本是同根生,相煎何太急?
面對眼前這張因過度憤怒而異常猙獰的面孔,龍蕭恍惚之間竟然覺得有一絲絕望……情已絕,念已滅,他又何必苦苦掙紮?
龍言手底下金火長矛愈戰愈勇,勢如破竹地瓦解龍蕭的嚴密攻勢,将他打得東倒西歪,左右踉跄。兄弟相殘相殺的悲劇和悲痛,令他五内俱焚,心若喪死!
趙良、夏淩雙兩人早已不忍,撒開腿朝龍蕭處拼命跑去。
“龍哥,你快還手啊!”趙良喊道。
“龍蕭,你在幹什麽?”夏淩雙恐懼地大喊。
以龍言猙獰的神色和狠厲的槍勢,他們完全有理由相信,龍言根本不可能承認這段兄弟之情,要殺死龍蕭也絕不是不可能之事!

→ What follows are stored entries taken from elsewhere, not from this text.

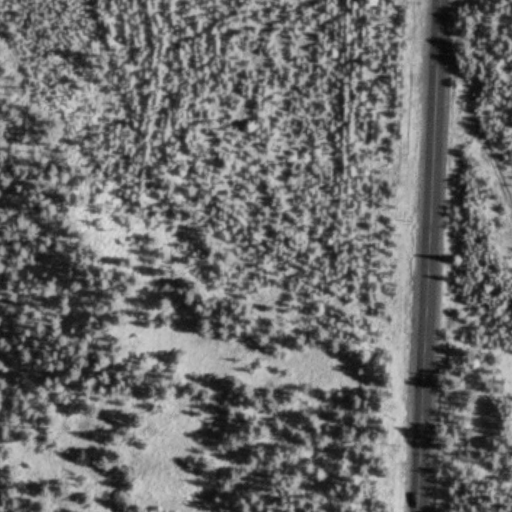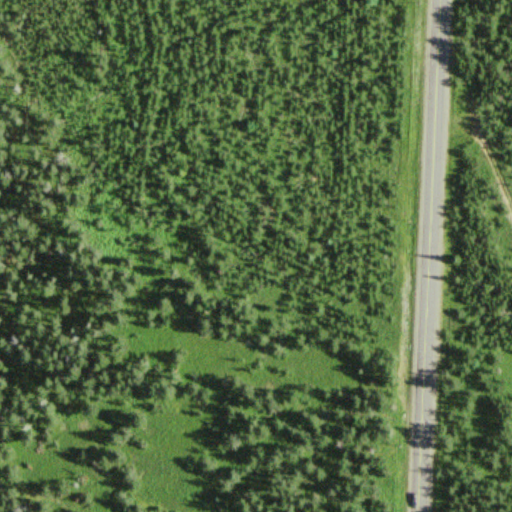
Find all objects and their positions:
road: (478, 127)
road: (428, 256)
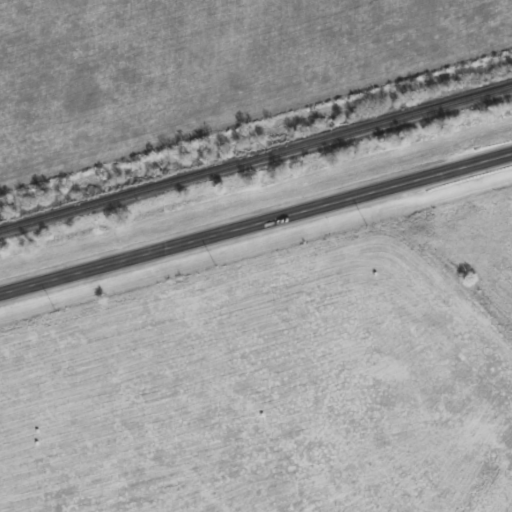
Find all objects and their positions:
railway: (256, 159)
road: (256, 224)
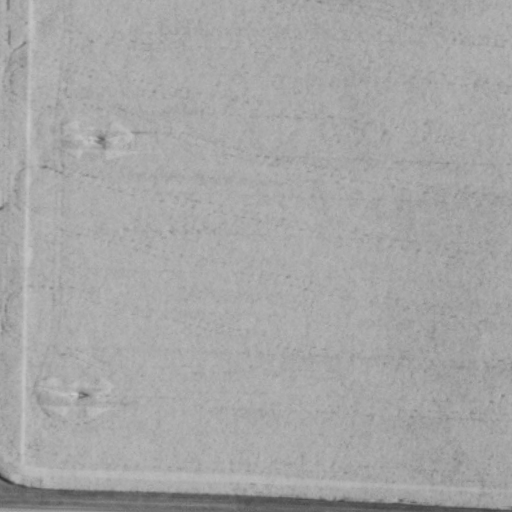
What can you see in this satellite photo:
road: (25, 511)
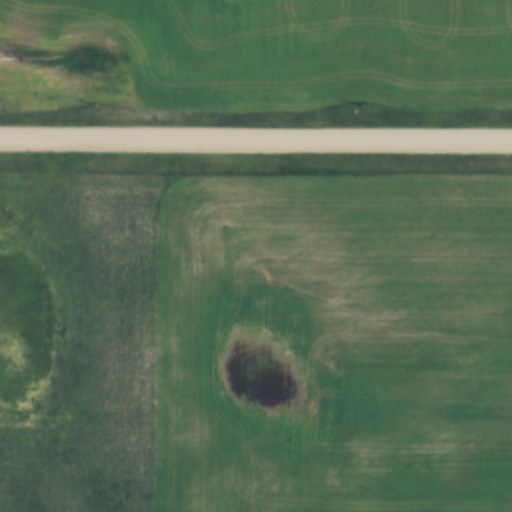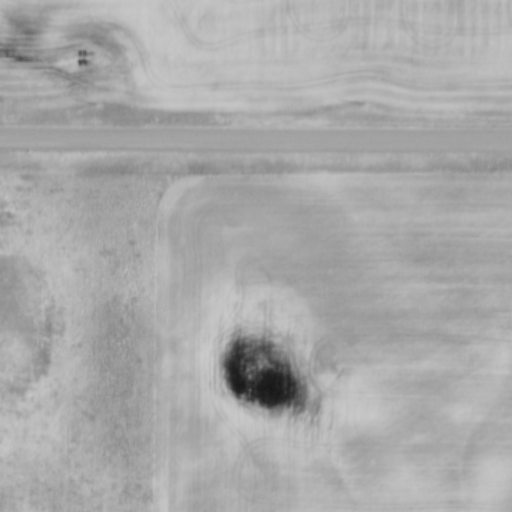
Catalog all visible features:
road: (256, 138)
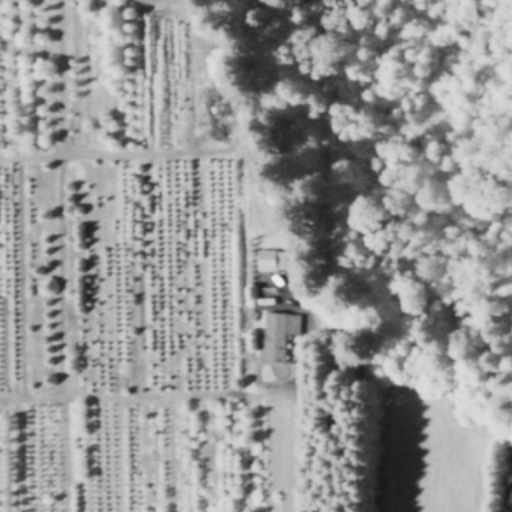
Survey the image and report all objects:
building: (271, 258)
building: (273, 259)
road: (41, 313)
building: (277, 332)
building: (280, 333)
road: (305, 389)
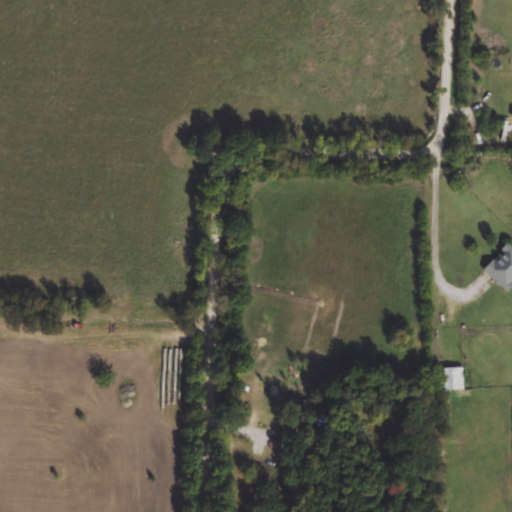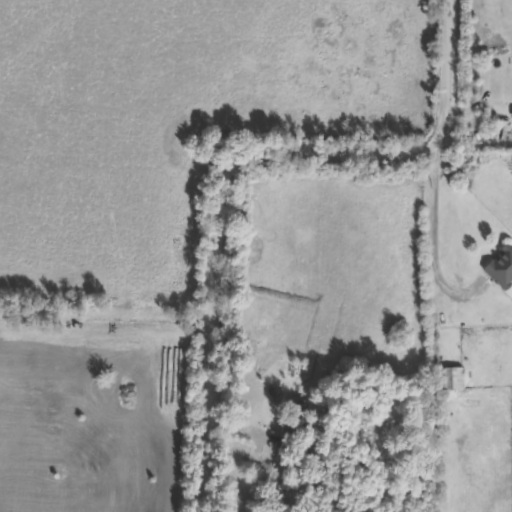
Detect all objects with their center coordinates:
road: (241, 165)
road: (435, 241)
building: (501, 269)
building: (503, 270)
building: (456, 380)
building: (451, 381)
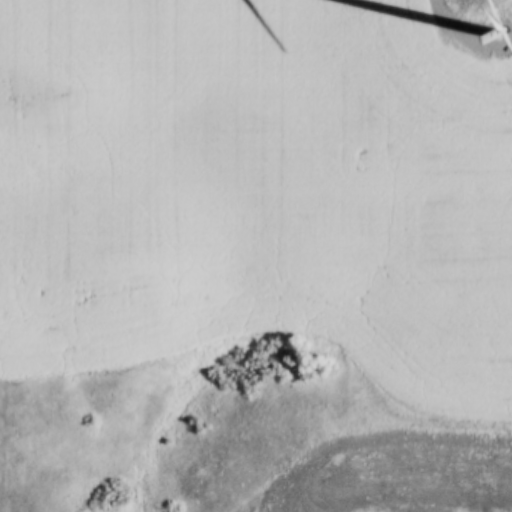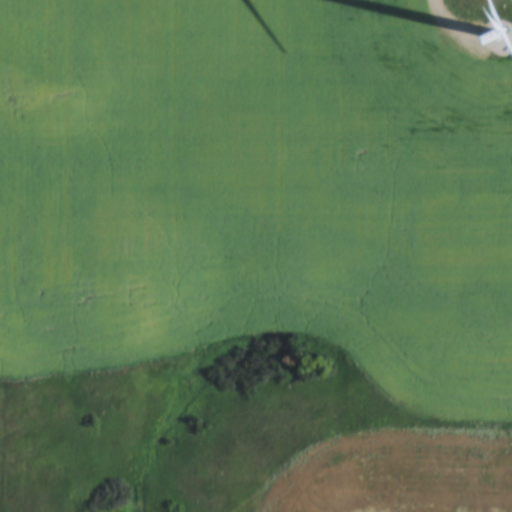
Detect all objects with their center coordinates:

當!金焰長矛輕而易舉地震飛了青火長槍,龍言手底下再無情面可言,金焰長矛攜帶着磅礴的氣勢掃向了前方!槍芒暴漲!一道冷厲的寒光宛如一柄巨劍切開了漫天風雪,掃向了龍蕭!
龍蕭被這道寒光劈中,刹那間頭盔裂成兩半,他的龍鱗甲也被割開了一道長長的缺口!堅韌的盔甲雖然保他不受外傷,但他整個人仍是承受了強大的沖擊力,五髒六腑翻江倒海,他忍不住“哇”的一聲,噴出了一大口鮮血!
暴烈的槍芒寒光餘勢未消,未被龍蕭擋住的兩段斬向了地面,在地面上斬成了一道觸目驚心的月牙形槍痕!
趙良、夏淩雙剛好趕到,一左一右攙扶住了身負重傷的龍蕭。龍蕭眼中的雪景和龍言忽明忽暗,一絲不甘和悲痛仍然頑固地駐留在他心間,他仍然竭力地向龍言伸出了手指!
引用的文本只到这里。